# qr factorization

• Aug 23rd 2010, 05:32 PM
james12
qr factorization
$A =\left(
\begin{array}{cc}
1 & 3 \\
2 & 4 \\
-1 & -1 \\
0 & 1
\end{array}
\right)
$

$Q = \left(
\begin{array}{cc}
1/\sqrt{6} & 1/\sqrt{3}\\
2/\sqrt{6} & 0\\
-1/\sqrt{6} & 1/\sqrt{3}\\
0 & 1/\sqrt{3}
\end{array}
\right)
$

The columns of Q were obtained by applying the Gram-Schmidt Process to the columns of A. Find the upper triangular matrix $R$ such that $A=QR$

Now I'm pretty sure that $R=Q^TA$ could someone please verify this and show what they got for $R$ thanks
• Aug 23rd 2010, 05:46 PM
Ackbeet
Your candidate for $R$ will certainly imply that the equation $A=QR$ holds.

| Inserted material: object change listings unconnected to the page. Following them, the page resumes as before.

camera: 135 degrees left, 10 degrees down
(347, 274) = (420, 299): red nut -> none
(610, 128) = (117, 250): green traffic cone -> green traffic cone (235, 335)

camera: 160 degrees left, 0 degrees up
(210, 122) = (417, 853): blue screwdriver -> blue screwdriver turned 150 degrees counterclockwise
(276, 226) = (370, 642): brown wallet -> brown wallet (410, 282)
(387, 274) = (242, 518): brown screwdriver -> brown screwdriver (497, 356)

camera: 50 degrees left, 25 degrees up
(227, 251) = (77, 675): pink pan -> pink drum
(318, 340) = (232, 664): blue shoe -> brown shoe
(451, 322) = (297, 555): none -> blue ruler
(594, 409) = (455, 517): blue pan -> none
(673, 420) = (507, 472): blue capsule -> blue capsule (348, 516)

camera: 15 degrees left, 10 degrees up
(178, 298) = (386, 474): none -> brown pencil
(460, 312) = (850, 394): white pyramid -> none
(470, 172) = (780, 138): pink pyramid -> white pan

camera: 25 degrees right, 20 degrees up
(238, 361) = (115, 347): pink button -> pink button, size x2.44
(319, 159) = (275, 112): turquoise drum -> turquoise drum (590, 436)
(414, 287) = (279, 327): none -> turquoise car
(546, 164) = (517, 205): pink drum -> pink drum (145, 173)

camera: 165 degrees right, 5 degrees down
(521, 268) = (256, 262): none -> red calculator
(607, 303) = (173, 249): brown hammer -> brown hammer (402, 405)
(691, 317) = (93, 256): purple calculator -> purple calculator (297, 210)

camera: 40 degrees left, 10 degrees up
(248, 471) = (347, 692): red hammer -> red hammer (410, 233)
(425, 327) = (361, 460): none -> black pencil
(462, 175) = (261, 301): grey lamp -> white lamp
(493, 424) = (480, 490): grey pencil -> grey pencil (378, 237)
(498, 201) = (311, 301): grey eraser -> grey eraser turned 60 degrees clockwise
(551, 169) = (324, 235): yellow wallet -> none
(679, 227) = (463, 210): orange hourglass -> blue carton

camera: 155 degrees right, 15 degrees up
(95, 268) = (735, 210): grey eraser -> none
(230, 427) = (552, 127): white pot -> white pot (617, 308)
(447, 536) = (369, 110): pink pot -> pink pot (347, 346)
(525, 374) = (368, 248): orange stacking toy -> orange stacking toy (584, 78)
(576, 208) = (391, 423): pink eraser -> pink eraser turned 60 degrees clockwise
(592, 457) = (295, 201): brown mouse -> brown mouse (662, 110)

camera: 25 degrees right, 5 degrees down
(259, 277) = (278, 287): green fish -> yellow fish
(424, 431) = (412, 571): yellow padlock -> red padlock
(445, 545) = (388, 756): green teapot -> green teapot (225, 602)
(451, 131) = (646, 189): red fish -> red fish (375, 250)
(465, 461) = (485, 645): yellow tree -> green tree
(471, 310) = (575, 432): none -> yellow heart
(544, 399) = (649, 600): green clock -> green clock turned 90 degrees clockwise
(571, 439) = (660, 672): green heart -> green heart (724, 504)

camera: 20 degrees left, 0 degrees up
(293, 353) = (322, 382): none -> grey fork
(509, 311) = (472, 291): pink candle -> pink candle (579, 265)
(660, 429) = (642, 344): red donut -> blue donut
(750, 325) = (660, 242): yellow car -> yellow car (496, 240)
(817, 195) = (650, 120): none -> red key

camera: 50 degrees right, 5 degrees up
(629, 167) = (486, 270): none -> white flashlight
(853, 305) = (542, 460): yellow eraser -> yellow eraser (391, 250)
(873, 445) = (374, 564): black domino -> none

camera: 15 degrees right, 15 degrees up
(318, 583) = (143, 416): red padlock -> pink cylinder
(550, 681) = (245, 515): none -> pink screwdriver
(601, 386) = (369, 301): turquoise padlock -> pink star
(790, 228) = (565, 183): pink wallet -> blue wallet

The columns being orthonormal (as they are, by inspection), implies that $QQ^{T}=I$, and $Q^{T}Q=I.$ Those are differently sized identity matrices, of course.

What I don't know off-hand is whether your candidate $R$ is upper triangular. Why don't you post your calculations, and I'll verify those? (That's more in the spirit of this forum anyway!)